When we shared the news with her later that night, Sara blew up at us.

“You had no right to withhold that information from me. It is my life. I am an adult. Duke was MY friend. I could have spent the last 12 hours thinking about him, all the good times we shared… how much he meant to me.”

In our defense, we were afraid the loss of Duke might put her back in the hospital. But Sara was right. We should have told her. Duke was her friend. We should have let her process the news in her own way. Who were we really trying to protect from more painful news – her, or ourselves? Sara also told us, that day, that Duke’s death did not make her feel that she was going to die, too. Good information for a parent caregiver to know when living in the young adult cancer world.

In retrospect, I do feel guilty and I know I should have handled this part of the story line differently. I get that now.

3) Three months before Sara’s wedding day, her fiancé Brad and I received the news that a recurrence of her cancer was inevitable. For the second time during her cancer treatment, Brad and I chose to withhold information from Sara. She had been through so much: intense chemo, surgery, full body radiation and a stem cell replacement. She did not need fear of a recurrence to spoil her wedding day. She deserved to celebrate life, love and laughter. We all wanted that; needed that. So we made it so! Sara was a radiant bride. She glowed, inside and out. It was her dream wedding come true! She reclaimed her cancer diagnosis date of October 10 by marrying the love of her life on the same day exactly one year later.

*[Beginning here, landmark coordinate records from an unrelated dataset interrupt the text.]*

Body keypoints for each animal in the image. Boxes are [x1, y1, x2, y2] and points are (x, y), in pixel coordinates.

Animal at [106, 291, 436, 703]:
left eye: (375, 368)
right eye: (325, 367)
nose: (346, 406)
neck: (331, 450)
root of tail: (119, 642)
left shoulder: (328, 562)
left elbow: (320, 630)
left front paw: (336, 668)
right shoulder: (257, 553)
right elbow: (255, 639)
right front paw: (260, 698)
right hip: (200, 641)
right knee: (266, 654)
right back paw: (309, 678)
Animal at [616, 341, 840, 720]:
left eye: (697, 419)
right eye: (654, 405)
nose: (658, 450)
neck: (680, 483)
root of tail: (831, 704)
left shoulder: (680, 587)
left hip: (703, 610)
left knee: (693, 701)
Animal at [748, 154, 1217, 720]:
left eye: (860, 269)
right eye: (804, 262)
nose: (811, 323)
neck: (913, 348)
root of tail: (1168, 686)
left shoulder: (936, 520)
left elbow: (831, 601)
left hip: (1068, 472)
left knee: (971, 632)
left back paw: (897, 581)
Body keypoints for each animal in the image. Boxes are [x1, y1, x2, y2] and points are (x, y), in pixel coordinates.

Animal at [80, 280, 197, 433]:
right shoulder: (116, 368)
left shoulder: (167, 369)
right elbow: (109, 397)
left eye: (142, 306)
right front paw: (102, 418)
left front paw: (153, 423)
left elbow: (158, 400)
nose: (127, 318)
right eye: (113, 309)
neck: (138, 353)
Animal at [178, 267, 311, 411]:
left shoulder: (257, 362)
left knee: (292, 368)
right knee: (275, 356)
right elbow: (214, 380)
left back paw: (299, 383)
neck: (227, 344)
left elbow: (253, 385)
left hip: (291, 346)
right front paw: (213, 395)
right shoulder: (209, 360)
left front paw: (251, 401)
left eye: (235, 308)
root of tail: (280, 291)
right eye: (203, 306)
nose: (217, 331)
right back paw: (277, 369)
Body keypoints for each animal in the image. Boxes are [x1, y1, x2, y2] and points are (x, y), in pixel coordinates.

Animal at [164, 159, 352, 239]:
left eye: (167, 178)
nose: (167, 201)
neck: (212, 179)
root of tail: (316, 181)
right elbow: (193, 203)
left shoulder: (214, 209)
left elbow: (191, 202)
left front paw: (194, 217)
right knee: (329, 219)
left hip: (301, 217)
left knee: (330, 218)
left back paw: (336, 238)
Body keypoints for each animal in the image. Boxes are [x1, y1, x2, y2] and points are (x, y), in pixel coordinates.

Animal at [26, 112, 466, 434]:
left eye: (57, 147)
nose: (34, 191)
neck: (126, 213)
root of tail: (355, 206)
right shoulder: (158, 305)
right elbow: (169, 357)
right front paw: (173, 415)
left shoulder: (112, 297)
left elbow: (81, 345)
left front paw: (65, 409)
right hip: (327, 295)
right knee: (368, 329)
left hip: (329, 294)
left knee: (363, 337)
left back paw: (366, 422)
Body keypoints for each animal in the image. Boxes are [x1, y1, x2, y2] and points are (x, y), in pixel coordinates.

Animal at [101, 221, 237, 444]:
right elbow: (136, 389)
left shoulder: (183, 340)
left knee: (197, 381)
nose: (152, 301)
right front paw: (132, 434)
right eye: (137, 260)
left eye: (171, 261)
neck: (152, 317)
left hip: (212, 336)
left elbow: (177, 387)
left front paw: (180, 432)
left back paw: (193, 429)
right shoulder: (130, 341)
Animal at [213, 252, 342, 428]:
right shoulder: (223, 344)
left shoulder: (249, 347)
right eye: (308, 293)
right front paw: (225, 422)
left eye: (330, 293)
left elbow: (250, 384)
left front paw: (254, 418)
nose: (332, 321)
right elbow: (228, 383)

When Sara eventually found out that I had withheld the news of recurrence, she was extremely angry with me. Again she reminded me,

“Mom, you had no right! It is my life! I am an adult! I deserve to know what is happening to my body.” It was true. Sara was right. Guilty, I felt sick to my stomach.

In hindsight, would I do things differently? I don’t know. The joy on her face in her wedding pictures, the lack of fear, the fullness of life spilling out of every photograph, the HOPE she instilled in us all that day… all provided us with the strength to carry on even after the inevitable recurrence happened. Thank goodness, Sara didn’t stay angry at me for long. So, with no disrespect to Sara, if I had to do it all over again, selfishly, I might not do it any differently.

As I said at the end of the “Valleys” session at OMG 2014, when parents open the door to honest communication with a young adult child, doing so does not wipe out the potential for conflict. It just provides the space and dialogue to grow, forgive and love! So, yes, parents don’t always “get it.” And sometimes we mess up. But we never quit trying!